Can't extract substring from string using regexp

Question

My first post here and it "obviously" has to be about regexp (the nightmare of all beginner devs)

I have a string: s = "Shadowborn Apostle \r\nCreature — Human Cleric \r\nA deck can have any number Of \r\ncards named Shadowborn Apostle. \r\ne, Sacrifice six creatures named \r\nShadowborn Apostle: Search your \r\nlibrary for a Demon creature card \r\nand put it onto the battlefield. Then \r\nshuffle your library. \r\n"

I would like to extract only this part Shadowborn Apostle(space)

I use .match to get the substring I want: s.match(/^[^\\]+/)

Unfortunately, MatchData = the whole string. And I'm not sure why. Any help would be appreciated.

Thanks!

Answer 1

Your regex ^[^\\]+ matches from the start of the string until it encounters the first backslash, including the whitespace because the negated character class matches not a backslash one or more times.

Maybe you can match any character one or more times non greedy .+? and use a positive lookahead ^.+?(?= \\r)

Demo

If you want to match Shadowborn Apostle followed by a whitespace in the text you could also use a word boundary \b at the start to make sure it is not part of a longer match and use a positive lookahead at the end (?= ) to assert what follows is a whitespace.

\bShadowborn Apostle(?= )

Demo

Answer 2

Your regular expression /^[^\\]+/ attempts to match one or more characters at the beginning of a line that are not backslashes. The backslash character (ASCII 92) is written 92.chr #=> "\\", whereas the line feed character (ASCII 13) is written 13.chr #=> "\r".¹

You therefore want /\A[^\r]+/.

Note that I've used the beginning of string anchor, \A, rather than the beginning of line anchor, ^. Consider the following.

"\r\ndog \r".match(/\A[^\r]+/) #=> nil
"\r\ndog \r".match(/^[^\r]+/)  #=> #<MatchData "dog ">

Whether to use \A or ^ depends on what you want to achieve.
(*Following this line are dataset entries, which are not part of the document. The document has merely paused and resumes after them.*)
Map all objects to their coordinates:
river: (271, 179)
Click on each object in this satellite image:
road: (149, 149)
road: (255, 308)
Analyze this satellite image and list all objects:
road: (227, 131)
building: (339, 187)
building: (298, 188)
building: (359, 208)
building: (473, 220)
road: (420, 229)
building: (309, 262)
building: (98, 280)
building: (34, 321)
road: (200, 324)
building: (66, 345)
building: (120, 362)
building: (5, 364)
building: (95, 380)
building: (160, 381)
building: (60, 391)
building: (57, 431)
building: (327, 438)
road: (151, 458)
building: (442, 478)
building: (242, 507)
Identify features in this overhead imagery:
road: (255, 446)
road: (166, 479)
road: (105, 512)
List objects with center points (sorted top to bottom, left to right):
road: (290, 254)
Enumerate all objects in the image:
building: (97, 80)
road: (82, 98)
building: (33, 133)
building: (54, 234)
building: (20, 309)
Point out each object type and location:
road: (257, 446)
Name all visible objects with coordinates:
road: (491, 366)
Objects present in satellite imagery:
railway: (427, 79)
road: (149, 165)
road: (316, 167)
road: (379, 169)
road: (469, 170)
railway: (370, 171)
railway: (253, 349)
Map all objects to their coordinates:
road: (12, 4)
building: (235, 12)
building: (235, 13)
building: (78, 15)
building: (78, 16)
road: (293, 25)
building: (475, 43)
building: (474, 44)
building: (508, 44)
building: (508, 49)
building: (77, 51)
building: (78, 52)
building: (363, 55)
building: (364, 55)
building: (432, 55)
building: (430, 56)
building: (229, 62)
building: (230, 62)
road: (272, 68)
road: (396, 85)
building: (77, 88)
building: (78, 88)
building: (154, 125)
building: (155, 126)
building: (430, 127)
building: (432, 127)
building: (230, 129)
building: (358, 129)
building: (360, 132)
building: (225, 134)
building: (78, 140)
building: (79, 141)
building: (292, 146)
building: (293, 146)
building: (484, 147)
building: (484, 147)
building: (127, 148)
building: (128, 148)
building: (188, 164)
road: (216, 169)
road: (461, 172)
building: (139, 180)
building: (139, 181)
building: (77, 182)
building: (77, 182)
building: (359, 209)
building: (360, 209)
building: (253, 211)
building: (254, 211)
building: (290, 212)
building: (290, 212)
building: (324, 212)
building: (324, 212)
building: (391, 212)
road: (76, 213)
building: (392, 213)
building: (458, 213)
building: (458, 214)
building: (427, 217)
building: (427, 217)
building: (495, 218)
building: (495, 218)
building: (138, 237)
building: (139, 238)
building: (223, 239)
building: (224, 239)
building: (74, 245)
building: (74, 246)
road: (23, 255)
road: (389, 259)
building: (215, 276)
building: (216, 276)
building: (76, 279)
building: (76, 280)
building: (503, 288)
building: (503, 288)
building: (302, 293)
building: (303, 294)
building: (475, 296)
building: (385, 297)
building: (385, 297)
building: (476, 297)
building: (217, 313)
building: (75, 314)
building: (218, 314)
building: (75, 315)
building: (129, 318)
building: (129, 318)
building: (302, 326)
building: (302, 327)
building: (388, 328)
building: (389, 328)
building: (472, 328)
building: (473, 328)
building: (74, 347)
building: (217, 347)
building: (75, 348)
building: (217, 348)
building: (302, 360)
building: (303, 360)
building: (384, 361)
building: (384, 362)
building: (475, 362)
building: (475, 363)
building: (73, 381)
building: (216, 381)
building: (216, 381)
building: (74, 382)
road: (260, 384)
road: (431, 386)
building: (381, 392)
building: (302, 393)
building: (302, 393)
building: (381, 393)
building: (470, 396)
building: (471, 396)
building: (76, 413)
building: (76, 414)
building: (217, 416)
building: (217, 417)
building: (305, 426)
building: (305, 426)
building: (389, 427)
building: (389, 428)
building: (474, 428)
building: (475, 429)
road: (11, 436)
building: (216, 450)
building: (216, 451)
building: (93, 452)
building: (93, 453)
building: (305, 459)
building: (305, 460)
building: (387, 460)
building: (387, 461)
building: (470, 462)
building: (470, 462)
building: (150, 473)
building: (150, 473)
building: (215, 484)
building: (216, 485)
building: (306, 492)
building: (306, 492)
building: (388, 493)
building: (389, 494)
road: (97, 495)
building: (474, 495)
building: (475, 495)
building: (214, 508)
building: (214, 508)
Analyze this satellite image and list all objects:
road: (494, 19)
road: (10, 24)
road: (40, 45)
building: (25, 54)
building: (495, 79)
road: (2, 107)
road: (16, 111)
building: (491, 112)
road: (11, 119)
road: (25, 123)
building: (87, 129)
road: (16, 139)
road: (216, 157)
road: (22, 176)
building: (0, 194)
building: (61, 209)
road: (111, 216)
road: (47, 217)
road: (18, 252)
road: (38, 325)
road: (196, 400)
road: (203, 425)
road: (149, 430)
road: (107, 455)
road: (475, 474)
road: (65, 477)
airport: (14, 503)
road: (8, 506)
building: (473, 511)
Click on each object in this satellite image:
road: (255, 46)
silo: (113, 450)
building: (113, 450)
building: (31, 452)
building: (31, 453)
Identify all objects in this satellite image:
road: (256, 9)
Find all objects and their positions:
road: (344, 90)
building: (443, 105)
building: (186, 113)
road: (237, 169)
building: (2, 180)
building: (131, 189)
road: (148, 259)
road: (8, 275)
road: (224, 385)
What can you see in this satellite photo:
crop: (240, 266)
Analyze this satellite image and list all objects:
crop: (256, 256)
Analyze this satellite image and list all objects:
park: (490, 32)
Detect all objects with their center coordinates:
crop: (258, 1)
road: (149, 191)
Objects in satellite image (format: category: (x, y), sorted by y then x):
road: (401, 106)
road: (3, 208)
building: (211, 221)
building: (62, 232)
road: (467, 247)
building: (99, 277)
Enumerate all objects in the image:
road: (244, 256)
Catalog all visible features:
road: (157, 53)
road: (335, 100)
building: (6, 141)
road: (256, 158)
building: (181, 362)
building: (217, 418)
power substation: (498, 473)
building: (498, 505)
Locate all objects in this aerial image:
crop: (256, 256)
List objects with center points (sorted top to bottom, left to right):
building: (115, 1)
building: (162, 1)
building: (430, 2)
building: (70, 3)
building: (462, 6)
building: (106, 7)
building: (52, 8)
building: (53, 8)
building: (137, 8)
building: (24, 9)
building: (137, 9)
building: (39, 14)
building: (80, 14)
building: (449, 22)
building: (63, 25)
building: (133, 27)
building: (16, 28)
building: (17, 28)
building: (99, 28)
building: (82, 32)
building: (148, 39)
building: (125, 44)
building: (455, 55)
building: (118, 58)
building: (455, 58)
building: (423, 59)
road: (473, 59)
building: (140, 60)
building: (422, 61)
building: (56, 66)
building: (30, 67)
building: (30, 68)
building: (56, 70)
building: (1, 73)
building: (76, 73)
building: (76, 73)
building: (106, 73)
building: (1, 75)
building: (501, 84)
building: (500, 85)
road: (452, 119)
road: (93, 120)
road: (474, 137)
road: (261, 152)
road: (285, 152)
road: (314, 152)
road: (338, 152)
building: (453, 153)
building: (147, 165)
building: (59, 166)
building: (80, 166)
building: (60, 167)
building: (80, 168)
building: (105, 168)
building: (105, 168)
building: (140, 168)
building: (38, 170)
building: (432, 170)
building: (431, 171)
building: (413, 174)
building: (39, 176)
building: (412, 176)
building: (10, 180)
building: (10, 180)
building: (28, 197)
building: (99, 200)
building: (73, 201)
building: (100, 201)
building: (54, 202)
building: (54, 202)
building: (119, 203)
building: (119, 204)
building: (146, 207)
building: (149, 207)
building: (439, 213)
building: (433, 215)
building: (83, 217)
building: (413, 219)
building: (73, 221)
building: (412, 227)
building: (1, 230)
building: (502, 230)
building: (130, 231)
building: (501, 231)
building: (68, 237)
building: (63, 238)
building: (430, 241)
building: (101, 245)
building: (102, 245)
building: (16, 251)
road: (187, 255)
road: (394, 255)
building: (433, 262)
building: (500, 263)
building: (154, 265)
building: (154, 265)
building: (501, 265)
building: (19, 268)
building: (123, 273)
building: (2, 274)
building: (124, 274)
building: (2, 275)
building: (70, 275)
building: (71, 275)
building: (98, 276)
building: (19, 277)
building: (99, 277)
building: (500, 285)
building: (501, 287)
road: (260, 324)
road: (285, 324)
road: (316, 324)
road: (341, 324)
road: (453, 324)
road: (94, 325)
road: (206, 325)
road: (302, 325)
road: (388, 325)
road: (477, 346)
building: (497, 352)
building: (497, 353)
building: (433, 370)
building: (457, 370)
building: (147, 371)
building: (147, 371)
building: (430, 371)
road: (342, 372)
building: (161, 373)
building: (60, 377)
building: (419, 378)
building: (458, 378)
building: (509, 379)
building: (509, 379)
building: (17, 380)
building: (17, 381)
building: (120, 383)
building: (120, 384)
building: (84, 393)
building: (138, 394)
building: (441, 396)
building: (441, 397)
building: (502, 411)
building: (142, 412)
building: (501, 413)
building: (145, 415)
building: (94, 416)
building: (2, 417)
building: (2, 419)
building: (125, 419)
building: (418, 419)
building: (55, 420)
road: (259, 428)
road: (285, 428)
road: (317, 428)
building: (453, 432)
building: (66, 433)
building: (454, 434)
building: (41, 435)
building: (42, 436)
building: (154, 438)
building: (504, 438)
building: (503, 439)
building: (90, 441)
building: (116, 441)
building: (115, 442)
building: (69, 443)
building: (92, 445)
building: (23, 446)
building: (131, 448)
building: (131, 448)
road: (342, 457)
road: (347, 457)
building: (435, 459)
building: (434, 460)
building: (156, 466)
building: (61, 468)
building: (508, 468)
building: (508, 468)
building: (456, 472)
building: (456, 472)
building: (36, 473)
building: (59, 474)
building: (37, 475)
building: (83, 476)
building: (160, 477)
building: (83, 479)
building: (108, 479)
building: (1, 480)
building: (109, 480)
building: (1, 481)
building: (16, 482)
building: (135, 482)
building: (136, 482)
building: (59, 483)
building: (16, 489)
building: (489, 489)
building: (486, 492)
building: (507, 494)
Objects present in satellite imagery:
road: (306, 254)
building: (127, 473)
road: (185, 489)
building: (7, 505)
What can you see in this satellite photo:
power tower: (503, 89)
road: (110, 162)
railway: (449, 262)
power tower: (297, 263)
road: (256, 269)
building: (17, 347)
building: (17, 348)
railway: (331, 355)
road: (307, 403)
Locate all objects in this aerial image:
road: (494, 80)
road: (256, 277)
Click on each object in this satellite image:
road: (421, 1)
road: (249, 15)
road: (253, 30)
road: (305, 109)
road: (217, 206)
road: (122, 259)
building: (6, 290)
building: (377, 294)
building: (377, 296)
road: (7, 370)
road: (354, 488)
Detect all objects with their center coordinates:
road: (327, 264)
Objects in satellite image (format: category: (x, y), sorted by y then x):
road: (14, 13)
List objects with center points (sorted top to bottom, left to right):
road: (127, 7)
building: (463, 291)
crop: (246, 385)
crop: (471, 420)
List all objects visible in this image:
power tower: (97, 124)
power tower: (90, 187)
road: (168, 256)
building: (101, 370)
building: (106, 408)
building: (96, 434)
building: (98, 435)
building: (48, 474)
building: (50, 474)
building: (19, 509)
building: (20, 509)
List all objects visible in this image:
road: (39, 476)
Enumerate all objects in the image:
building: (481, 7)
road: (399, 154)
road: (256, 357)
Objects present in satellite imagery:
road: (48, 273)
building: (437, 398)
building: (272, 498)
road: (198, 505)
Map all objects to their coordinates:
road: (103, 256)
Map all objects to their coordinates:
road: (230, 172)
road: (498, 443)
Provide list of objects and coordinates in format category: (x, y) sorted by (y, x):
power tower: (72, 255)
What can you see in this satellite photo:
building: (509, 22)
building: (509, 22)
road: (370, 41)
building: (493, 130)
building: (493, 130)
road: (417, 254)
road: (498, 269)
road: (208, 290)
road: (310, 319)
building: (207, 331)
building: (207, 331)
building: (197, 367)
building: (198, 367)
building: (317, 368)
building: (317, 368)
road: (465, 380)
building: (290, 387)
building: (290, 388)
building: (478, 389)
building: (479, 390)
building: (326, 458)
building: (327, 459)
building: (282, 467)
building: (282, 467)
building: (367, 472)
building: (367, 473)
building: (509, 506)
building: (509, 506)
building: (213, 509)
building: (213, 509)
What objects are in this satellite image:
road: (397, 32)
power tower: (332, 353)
Henceforth I will assume it is \A that you want. (You should make that clear, however, by editing the question. As written, the desired substring need not start at the beginning of the string or a line.)

Continuing,

r = /\A[^\r]+/
m = s.match(r) #=> #<MatchData "Shadowborn Apostle ">
m[0] #=> "Shadowborn Apostle "

or (in place of m[0]):

$&   #=> "Shadowborn Apostle "

or simply:

s[r] #=> "Shadowborn Apostle "

See MatchData#[] and String#[].

If the ending space is optional this is fine. If, however, the string must end with a space, we must make a slight adjustment to the regex:

r = /\A[^\r]+ /

Lastly, here is another way to obtain the desired substring that does not use a regular expression:

 idx = s.index(" \r")
   #=> 18
 idx.nil? ? nil : s[0, idx+1]
   #=> "Shadowborn Apostle "

 idx = "How now, brown cow".index(" \r")
   #=> nil
 idx.nil? ? nil : s[0,idx+1]
   #=> nil

See String#index.

^{1 Why not a single backslash (/^[^\]+/)? Because Ruby would start the character class ("["), read 'negate' ("^") an escaped right bracket "\]" (interpreted as the character "]"), and "+". As the next character, "/", terminates the regular expression, she would conclude that the character class was not closed and therefore raise an exception (SyntaxError).}